Unfortunately my own family's attempt at spending less didn't work out very well. But we did agree to give away, dollar for dollar, the amount we spent on each other for Christmas. It was a blast for us to decide where and who that money was given to, and it sure made Christmas seem less about what we got and a lot more about sharing the gift of Christ to the world.

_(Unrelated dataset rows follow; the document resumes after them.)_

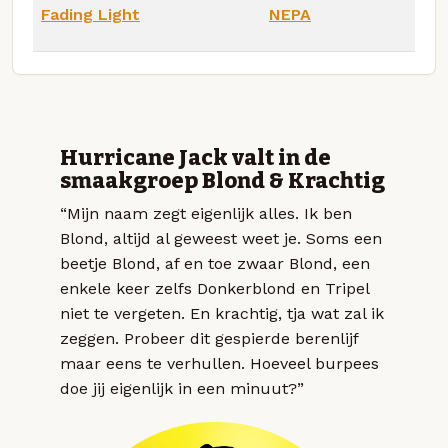
Fading Light
NEPA
Hurricane Jack valt in de
smaakgroep Blond & Krachtig
“Mijn naam zegt eigenlijk alles. Ik ben
Blond, altijd al geweest weet je. Soms een
beetje Blond, af en toe zwaar Blond, een
enkele keer zelfs Donkerblond en Tripel
niet te vergeten. En krachtig, tja wat zal ik
zeggen. Probeer dit gespierde berenlijf
maar eens te verhullen. Hoeveel burpees
doe jij eigenlijk in een minuut?”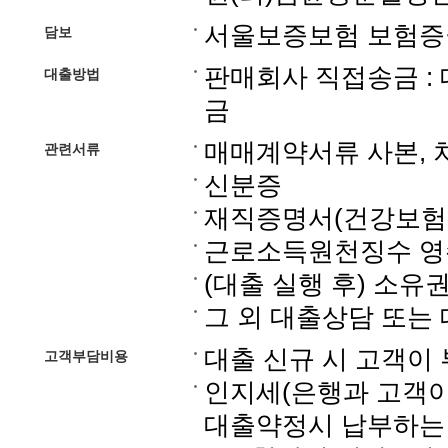
서울보증보험 보험증
담보
판매회사 직접송금 :
대출방법
금
매매계약서류 사본,
관련서류
신분증
재직증명서(건강보험
근로소득원천징수 영
(대출 실행 후) 소
그 외 대출상담 또는
대출 신규 시 고객이
고객부담비용
인지세(은행과 고객이 
대출약정시 납부하는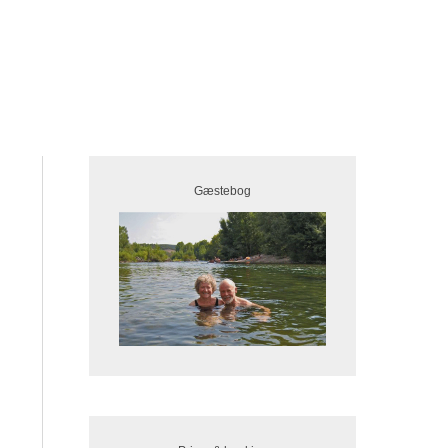
Gæstebog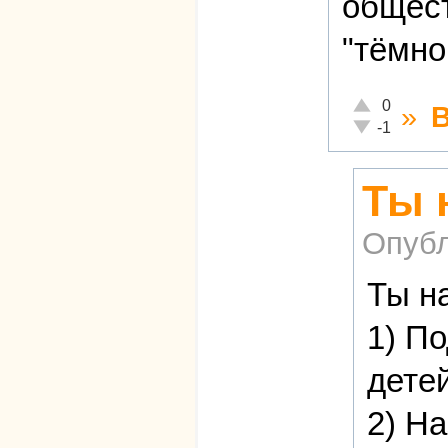
общест
"тёмно
Отлично!
0
»
Неадекватно!
-1
Ты 
Опубл
Ты н
1) П
детей
2) Н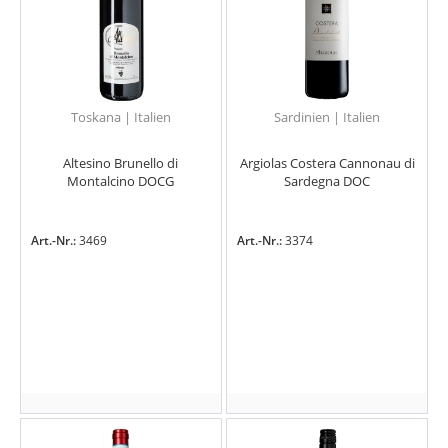
Toskana | Italien
Sardinien | Italien
Altesino Brunello di
Argiolas Costera Cannonau di
Montalcino DOCG
Sardegna DOC
Art.-Nr.:
3469
Art.-Nr.:
3374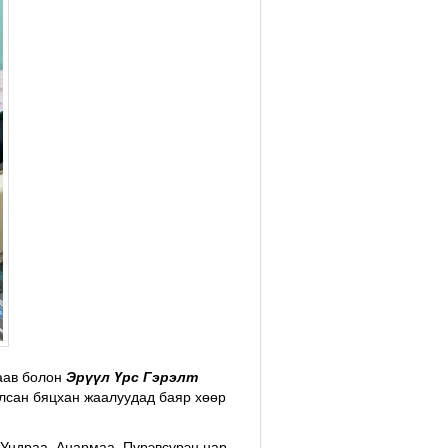
 аав болон
Эрүүл Үрс Гэрэлт
лсан бяцxан жаалуудад баяр хөөр
 Ундраа, Анармаа, Пүрэвсүрэн нар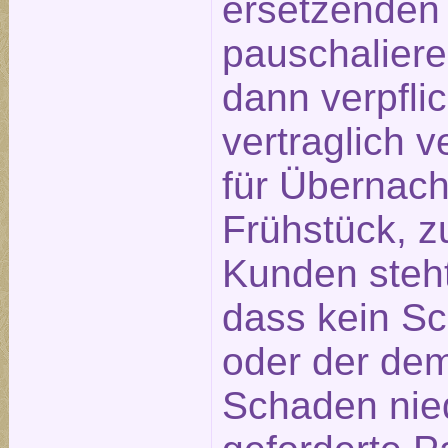
ersetzenden
pauschaliere
dann verpfli
vertraglich 
für Übernach
Frühstück, z
Kunden steht
dass kein S
oder der de
Schaden nied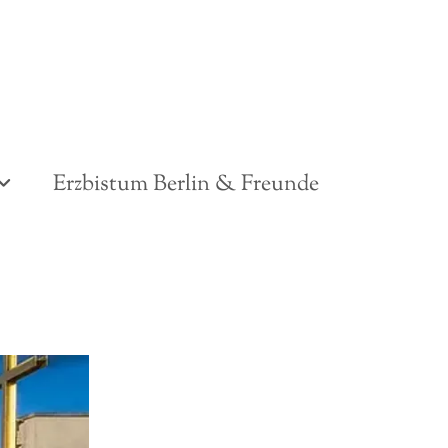
Erzbistum Berlin & Freunde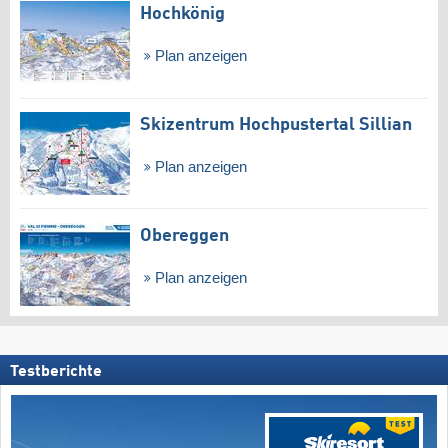
Hochkönig
Plan anzeigen
Skizentrum Hochpustertal Sillian
Plan anzeigen
Obereggen
Plan anzeigen
Testberichte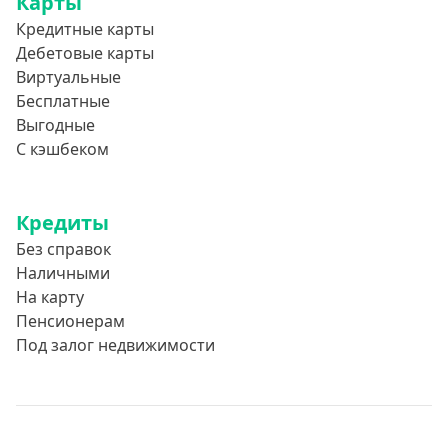
Карты
Кредитные карты
Дебетовые карты
Виртуальные
Бесплатные
Выгодные
С кэшбеком
Кредиты
Без справок
Наличными
На карту
Пенсионерам
Под залог недвижимости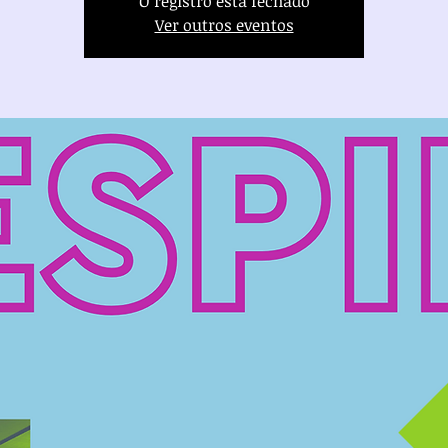
O registro está fechado
Ver outros eventos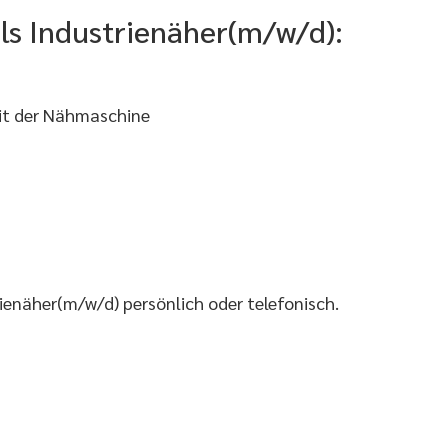
als Industrienäher(m/w/d):
mit der Nähmaschine
ienäher(m/w/d) persönlich oder telefonisch.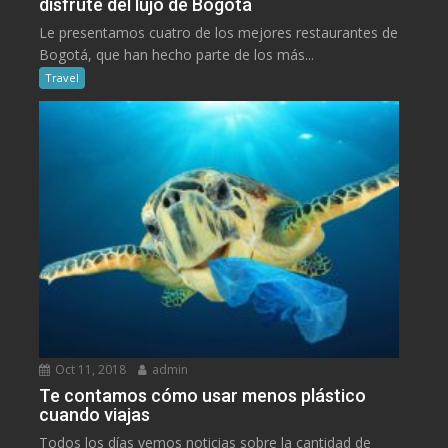
disfrute del lujo de Bogotá
Le presentamos cuatro de los mejores restaurantes de
Bogotá, que han hecho parte de los más...
Travel
Oct 11, 2018
admin
Te contamos cómo usar menos plástico
cuando viajas
Todos los días vemos noticias sobre la cantidad de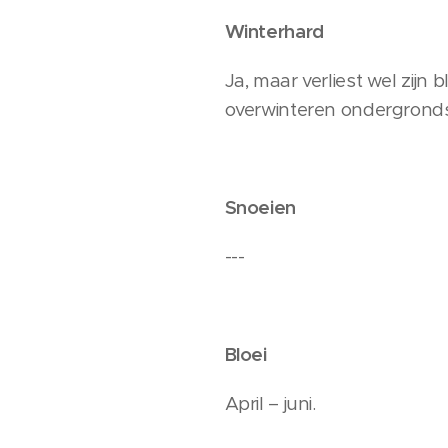
Winterhard
Ja, maar verliest wel zijn
overwinteren ondergronds
Snoeien
---
Bloei
April – juni.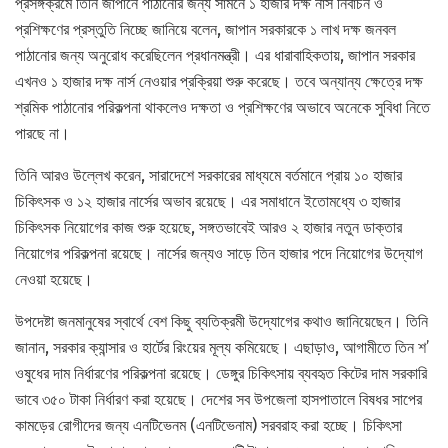
প্রসঙ্গক্রমে তিনি জাপানে পাঠানোর জন্য সামনে ১ হাজার দক্ষ নার্স নির্বাচন ও
প্রশিক্ষণের প্রস্তুতি নিচ্ছে জানিয়ে বলেন, জাপান সরকারকে ১ লাখ দক্ষ জনবল
পাঠানোর জন্য অনুরোধ করেছিলেন প্রধানমন্ত্রী। এর ধারাবাহিকতায়, জাপান সরকার
এখনও ১ হাজার দক্ষ নার্স নেওয়ার প্রক্রিয়া শুরু করেছে। তবে অন্যান্য ক্ষেত্রে দক্ষ
শ্রমিক পাঠানোর পরিকল্পনা থাকলেও দক্ষতা ও প্রশিক্ষণের অভাবে অনেকে সুবিধা নিতে
পারছে না।
তিনি আরও উল্লেখ করেন, সারাদেশে সরকারের মাধ্যমে বর্তমানে প্রায় ১০ হাজার
চিকিৎসক ও ১২ হাজার নার্সের অভাব রয়েছে। এর সমাধানে ইতোমধ্যে ৩ হাজার
চিকিৎসক নিয়োগের কাজ শুরু হয়েছে, সঙ্গতভাবেই আরও ২ হাজার নতুন ডাক্তার
নিয়োগের পরিকল্পনা রয়েছে। নার্সের জন্যও সাড়ে তিন হাজার পদে নিয়োগের উদ্যোগ
নেওয়া হয়েছে।
উপদেষ্টা জনমানুষের স্বার্থে বেশ কিছু ব্যতিক্রমী উদ্যোগের কথাও জানিয়েছেন। তিনি
জানান, সরকার ক্যান্সার ও হার্টের রিংয়ের মূল্য কমিয়েছে। এছাড়াও, আগামীতে তিন শ’
ওষুধের দাম নির্ধারণের পরিকল্পনা রয়েছে। ডেঙ্গুর চিকিৎসায় ব্যবহৃত কিটের দাম সরকারি
ভাবে ৩৫০ টাকা নির্ধারণ করা হয়েছে। দেশের সব উপজেলা হাসপাতালে বিষধর সাপের
কামড়ের রোগীদের জন্য এনটিভেনম (এনটিভেনাম) সরবরাহ করা হচ্ছে। চিকিৎসা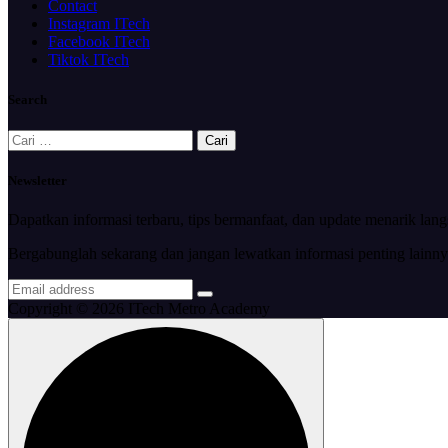
Contact
Instagram ITech
Facebook ITech
Tiktok ITech
Search
Cari
untuk:
Newsletter
Dapatkan informasi terbaru, tips bermanfaat, dan update menarik lan
Bergabunglah sekarang dan jangan lewatkan informasi penting lainny
Copyright © 2026 ITech Metro Academy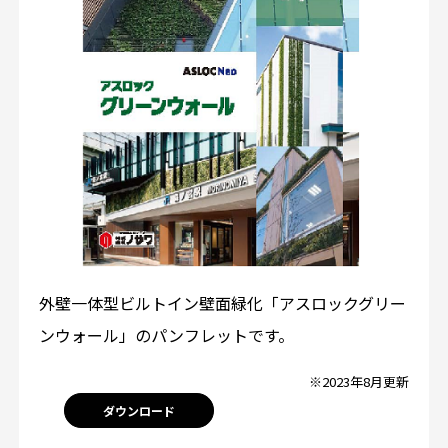
外壁一体型ビルトイン壁面緑化「アスロックグリー
ンウォール」のパンフレットです。
※2023年8月更新
ダウンロード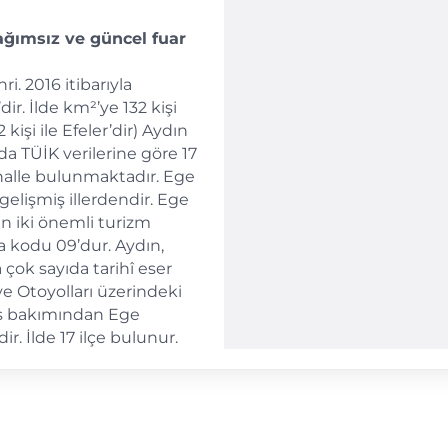
ağımsız ve güncel fuar
ri. 2016 itibarıyla
ir. İlde km²’ye 132 kişi
işi ile Efeler’dir) Aydın
nda TÜİK verilerine göre 17
halle bulunmaktadır. Ege
gelişmiş illerdendir. Ege
in iki önemli turizm
ka kodu 09’dur. Aydın,
 çok sayıda tarihî eser
e Otoyolları üzerindeki
us bakımından Ege
ir. İlde 17 ilçe bulunur.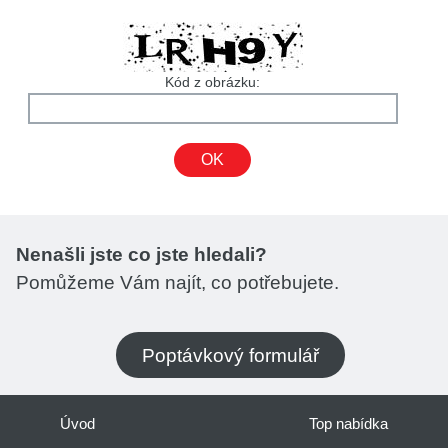
Kód z obrázku:
OK
Nenašli jste co jste hledali?
Pomůžeme Vám najít, co potřebujete.
Poptávkový formulář
Úvod
Top nabídka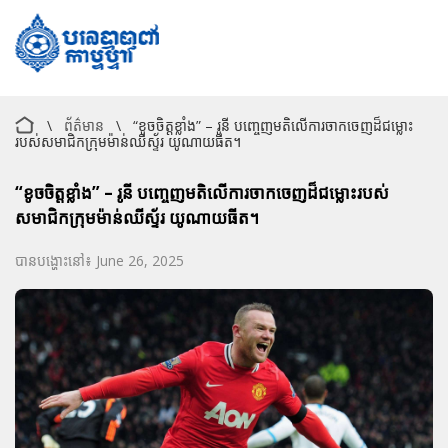
\
ព័ត៌មាន
\
“ខូចចិត្តខ្លាំង” – រូនី បញ្ចេញមតិលើការចាកចេញដ៏ជម្លោះ
របស់សមាជិកក្រុមម៉ាន់ឈីស្ទ័រ យូណាយធីត។
“ខូចចិត្តខ្លាំង” – រូនី បញ្ចេញមតិលើការចាកចេញដ៏ជម្លោះរបស់
សមាជិកក្រុមម៉ាន់ឈីស្ទ័រ យូណាយធីត។
បានបង្ហោះនៅ៖ June 26, 2025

Move to the Top of Your Reading List:
An absolute must read is The Year of Living Biblically by A.J. Jacobs. I have been slowly reading this book since before Christmas and think it should be required reading for all Christians, especially those of us passionate about the Bible and evangelism. Jacobs, basically a non-practicing Jew, attempts to obey the commands of the Bible literally for one full year. The book clearly and often humorously illustrates our naivete when well meaning Christians imagine that if we just follow the Bible everything will be OK. Jacobs reminds us that it's not so easy to put the biblical commands into practice, as he mulls over how to keep the commands against gossip, as one example. While the author of course finds out that it is much tougher to live out the commands of the Bible than it might seem, 'living biblically' has some value for us all. We are reminded that keeping biblical commandments might bring for us, as it does for Jacobs, some unexpected peace and joy. Buy this book, or borrow it, or get it from the library. My hunch is that it will astound you to be reminded of the many places in scripture we as Christians conveniently ignore (rather than truly struggle with, as the author does) as well as the delightful blessings that come from following commands such as the keeping of Sabbath. Read it soon!